Source text:
• • • •

MIT Engineers Develop a Digital Fiber
MIT researchers have created the first fiber with digital capabilities, able to sense, store, analyze, and infer activity after being sewn into a shirt.
Yoel Fink, who is a professor in the departments of materials science and engineering and electrical engineering and computer science, a Research Laboratory of Electronics principal investigator, and the senior author on the study, says digital fibers expand the possibilities for fabrics to uncover the context of hidden patterns in the human body that could be used for physical performance monitoring, medical inference, and early disease detection.
Fink and his colleagues describe the features of the digital fiber today in Nature Communications. Until now, electronic fibers have been analog — carrying a continuous electrical signal — rather than digital, where discrete bits of information can be encoded and processed in 0s and 1s.
The new fiber was created by placing hundreds of square silicon microscale digital chips into a preform that was then used to create a polymer fiber. By precisely controlling the polymer flow, the researchers were able to create a fiber with continuous electrical connection between the chips over a length of tens of meters. The fiber itself is thin and flexible and can be passed through a needle, sewn into fabrics, and washed at least 10 times without breaking down.
“This work presents the first realization of a fabric with the ability to store and process data digitally, adding a new information content dimension to textiles and allowing fabrics to be programmed literally,” Fink said.
The fiber also takes a few steps forward into artificial intelligence by including, within the fiber memory, a neural network of 1,650 connections. After sewing it around the armpit of a shirt, the researchers used the fiber to collect 270 minutes of surface body temperature data from a person wearing the shirt, and analyze how these data corresponded to different physical activities. Trained on these data, the fiber was able to determine with 96% accuracy what activity the person wearing it was engaged in.
Adding an AI component to the fiber further increases its possibilities, the researchers say. Fabrics with digital components can collect a lot of information across the body over time, and these “lush data” are perfect for machine learning algorithms, said Gabriel Loke, a PhD student at MIT and one of the lead authors on the paper.
With this analytic power, the fibers someday could sense and alert people in real-time to health changes like a respiratory decline or an irregular heartbeat, or deliver muscle activation or heart rate data to athletes during training.
The fiber is controlled by a small external device, so the next step will be to design a new chip as a microcontroller that can be connected within the fiber itself.

• • • •

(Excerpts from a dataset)
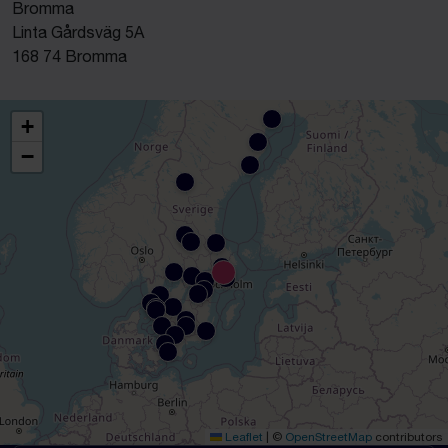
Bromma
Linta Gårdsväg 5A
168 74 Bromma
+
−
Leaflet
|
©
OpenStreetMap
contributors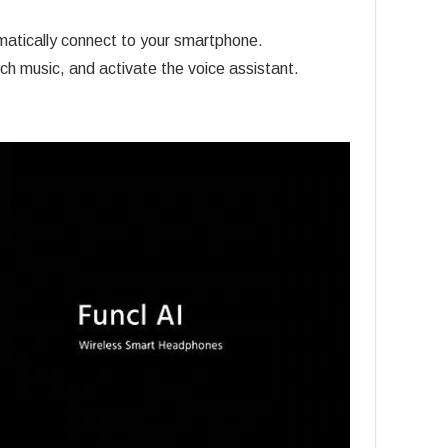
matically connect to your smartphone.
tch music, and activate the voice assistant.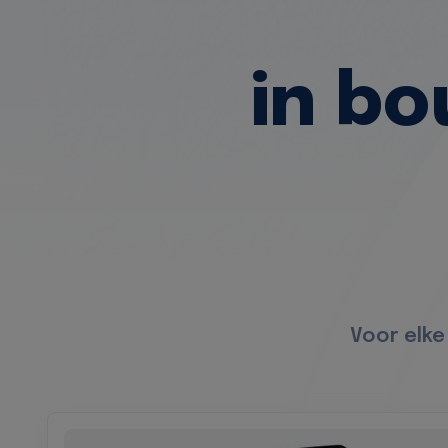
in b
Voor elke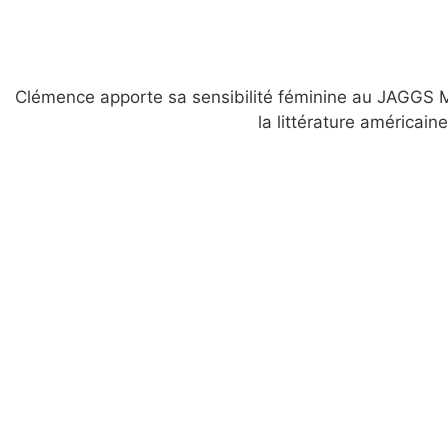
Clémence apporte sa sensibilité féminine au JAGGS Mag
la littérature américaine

• • • •

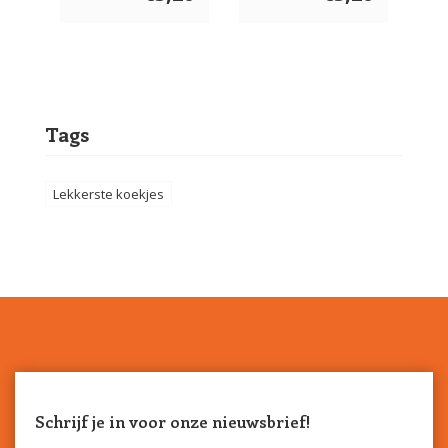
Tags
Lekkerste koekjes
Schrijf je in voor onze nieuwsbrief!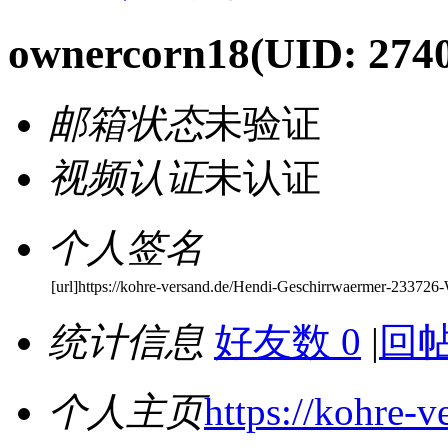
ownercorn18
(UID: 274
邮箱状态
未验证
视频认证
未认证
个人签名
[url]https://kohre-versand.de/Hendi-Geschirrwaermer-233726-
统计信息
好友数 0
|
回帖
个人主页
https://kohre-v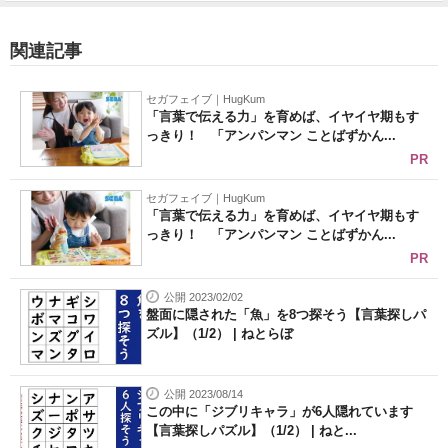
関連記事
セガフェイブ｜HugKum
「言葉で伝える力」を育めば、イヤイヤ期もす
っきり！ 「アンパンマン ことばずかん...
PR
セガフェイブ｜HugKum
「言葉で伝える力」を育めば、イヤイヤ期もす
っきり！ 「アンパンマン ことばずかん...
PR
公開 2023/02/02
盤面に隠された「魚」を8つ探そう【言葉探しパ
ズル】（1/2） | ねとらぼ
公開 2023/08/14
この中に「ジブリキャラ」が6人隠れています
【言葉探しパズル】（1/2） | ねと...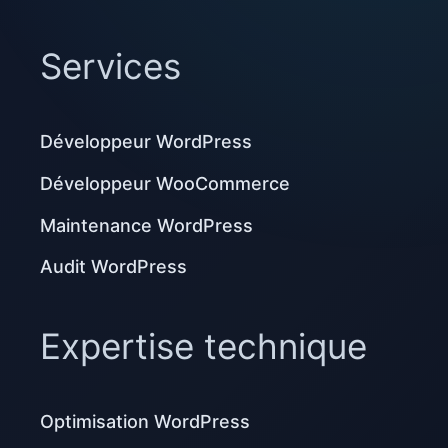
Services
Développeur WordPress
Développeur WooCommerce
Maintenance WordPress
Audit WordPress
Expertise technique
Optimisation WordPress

• • • •

Activity A: In the article on the digital fiber, how many connections does the neural network inside the fiber memory have?
Activity B: Rewrite the article on the digital fiber, starting with "The fiber also" and going on through "on the paper.", and change "armpit" to "collar".
None of the lines are needed here.

Result A: 1,650

Result B:
The fiber also takes a few steps forward into artificial intelligence by including, within the fiber memory, a neural network of 1,650 connections. After sewing it around the collar of a shirt, the researchers used the fiber to collect 270 minutes of surface body temperature data from a person wearing the shirt, and analyze how these data corresponded to different physical activities. Trained on these data, the fiber was able to determine with 96% accuracy what activity the person wearing it was engaged in.
Adding an AI component to the fiber further increases its possibilities, the researchers say. Fabrics with digital components can collect a lot of information across the body over time, and these “lush data” are perfect for machine learning algorithms, said Gabriel Loke, a PhD student at MIT and one of the lead authors on the paper.